Tourism: €572 billion gross value added in the EU
In 2019, the last year before the COVID-19 pandemic heavily hit the tourism sector, the gross value added directly generated by tourism amounted to an estimated €572 billion, or 5% of the total gross value added in the EU economy.
Among the countries for which data are available, the highest shares of tourism in total gross value added were observed in Croatia (11%), Portugal (8%), Spain (7%), Italy (6%) and Austria (5%). In absolute terms, the highest tourism direct gross value added was generated in Germany (€124 billion), followed by Italy (€100 billion) and France (€87 billion).
Source dataset: Ad-hoc voluntary data collection on Tourism Satellite Accounts 2022
Tourism direct gross value added: -32% in the first year of the pandemic
Based on 2020 data for around half of the EU countries, total direct gross value added dropped by €184 billion ( 32% compared with 2019) during the first year affected by the pandemic, causing a decrease in the share of the tourism sector in the economy (-1 percentage point; pp). This drop at the annual level corresponded to €500 million less daily direct gross value added in 2020 compared with 2019.
The tourism sector's decline aligns with earlier national account estimates. In 2020, among the 64 industries in the economy, three of the four that experienced over 25% decrease in gross value added were tourism-related: travel services (-67% compared with 2019), air transport (-66%), and hospitality (-41%).

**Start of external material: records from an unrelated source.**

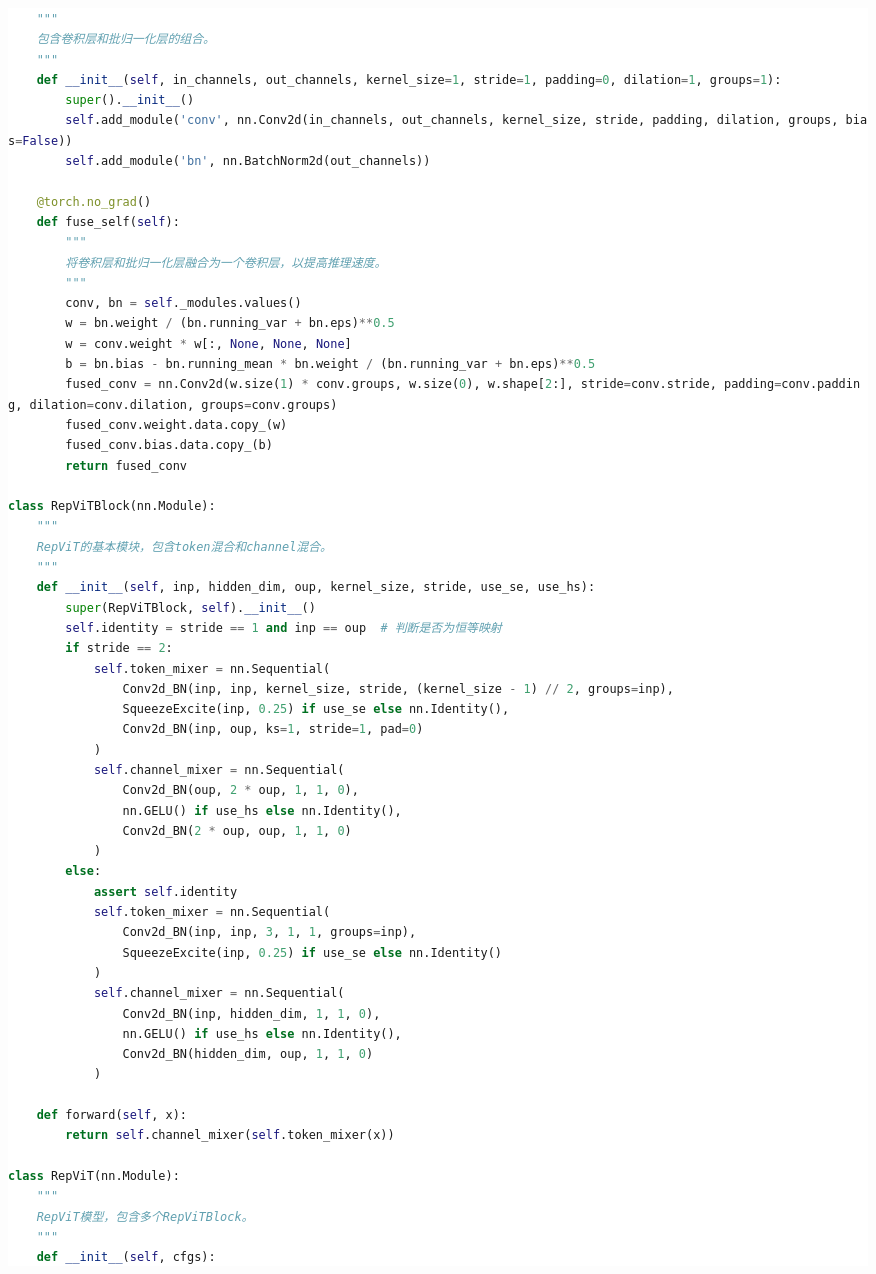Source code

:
 ```python
    """
    包含卷积层和批归一化层的组合。
    """
    def __init__(self, in_channels, out_channels, kernel_size=1, stride=1, padding=0, dilation=1, groups=1):
        super().__init__()
        self.add_module('conv', nn.Conv2d(in_channels, out_channels, kernel_size, stride, padding, dilation, groups, bias=False))
        self.add_module('bn', nn.BatchNorm2d(out_channels))

    @torch.no_grad()
    def fuse_self(self):
        """
        将卷积层和批归一化层融合为一个卷积层，以提高推理速度。
        """
        conv, bn = self._modules.values()
        w = bn.weight / (bn.running_var + bn.eps)**0.5
        w = conv.weight * w[:, None, None, None]
        b = bn.bias - bn.running_mean * bn.weight / (bn.running_var + bn.eps)**0.5
        fused_conv = nn.Conv2d(w.size(1) * conv.groups, w.size(0), w.shape[2:], stride=conv.stride, padding=conv.padding, dilation=conv.dilation, groups=conv.groups)
        fused_conv.weight.data.copy_(w)
        fused_conv.bias.data.copy_(b)
        return fused_conv

class RepViTBlock(nn.Module):
    """
    RepViT的基本模块，包含token混合和channel混合。
    """
    def __init__(self, inp, hidden_dim, oup, kernel_size, stride, use_se, use_hs):
        super(RepViTBlock, self).__init__()
        self.identity = stride == 1 and inp == oup  # 判断是否为恒等映射
        if stride == 2:
            self.token_mixer = nn.Sequential(
                Conv2d_BN(inp, inp, kernel_size, stride, (kernel_size - 1) // 2, groups=inp),
                SqueezeExcite(inp, 0.25) if use_se else nn.Identity(),
                Conv2d_BN(inp, oup, ks=1, stride=1, pad=0)
            )
            self.channel_mixer = nn.Sequential(
                Conv2d_BN(oup, 2 * oup, 1, 1, 0),
                nn.GELU() if use_hs else nn.Identity(),
                Conv2d_BN(2 * oup, oup, 1, 1, 0)
            )
        else:
            assert self.identity
            self.token_mixer = nn.Sequential(
                Conv2d_BN(inp, inp, 3, 1, 1, groups=inp),
                SqueezeExcite(inp, 0.25) if use_se else nn.Identity()
            )
            self.channel_mixer = nn.Sequential(
                Conv2d_BN(inp, hidden_dim, 1, 1, 0),
                nn.GELU() if use_hs else nn.Identity(),
                Conv2d_BN(hidden_dim, oup, 1, 1, 0)
            )

    def forward(self, x):
        return self.channel_mixer(self.token_mixer(x))

class RepViT(nn.Module):
    """
    RepViT模型，包含多个RepViTBlock。
    """
    def __init__(self, cfgs):
```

Would you like to know more?
Today, Eurostat has published the report "Tourism Satellite Accounts in Europe". Tourism Satellite Accounts (TSA) is a methodological framework developed by the United Nations, UN World Tourism Organisation, Eurostat, and the OECD to measure tourism activity and its significance to national or regional economies. The report shares key TSA indicators from 27 European countries (23 being EU members) based on voluntary submissions, primarily focusing on 2019 data. It also features a special chapter with partial 2020 data, offering initial insights into the effects of the COVID-19 pandemic on European tourism.
For more information
- Tourism Satellite Accounts in Europe – 2023 edition
- Tourism Satellite Accounts: Recommended Methodological Framework 2008
- Thematic section on tourism
- Database on tourism
Methodological notes:
- Bulgaria, Greece, Cyprus, Hungary, Malta and Poland: data on tourism direct gross value added not available.
- Partial data for 2020 provided by 14 countries: Czechia, Denmark, Spain, France, Lithuania, Luxembourg, Hungary, the Netherlands, Austria, Portugal, Slovenia, Finland, Sweden and Iceland. The 13 EU countries represent around 54% of European tourism (based on the average weight in supply-side and demand-side statistics), and the totals presented may therefore not be necessarily representative of the EU.
- The figures presented in this article’s text are rounded.
- It should be noted that the indicators used in this article relate to the tourism direct gross value added and do not include indirect effects contributing to the importance of tourism to the economies. Indirect effects are not part of the Tourism Satellite Accounts methodological framework but can be important.
- In Tourism Satellite Accounts, a country's tourism direct gross value added mainly involves spending by domestic and foreign tourists within that country. However, it can also include value added created by local service providers, like airlines or travel agencies, for trips residents take abroad.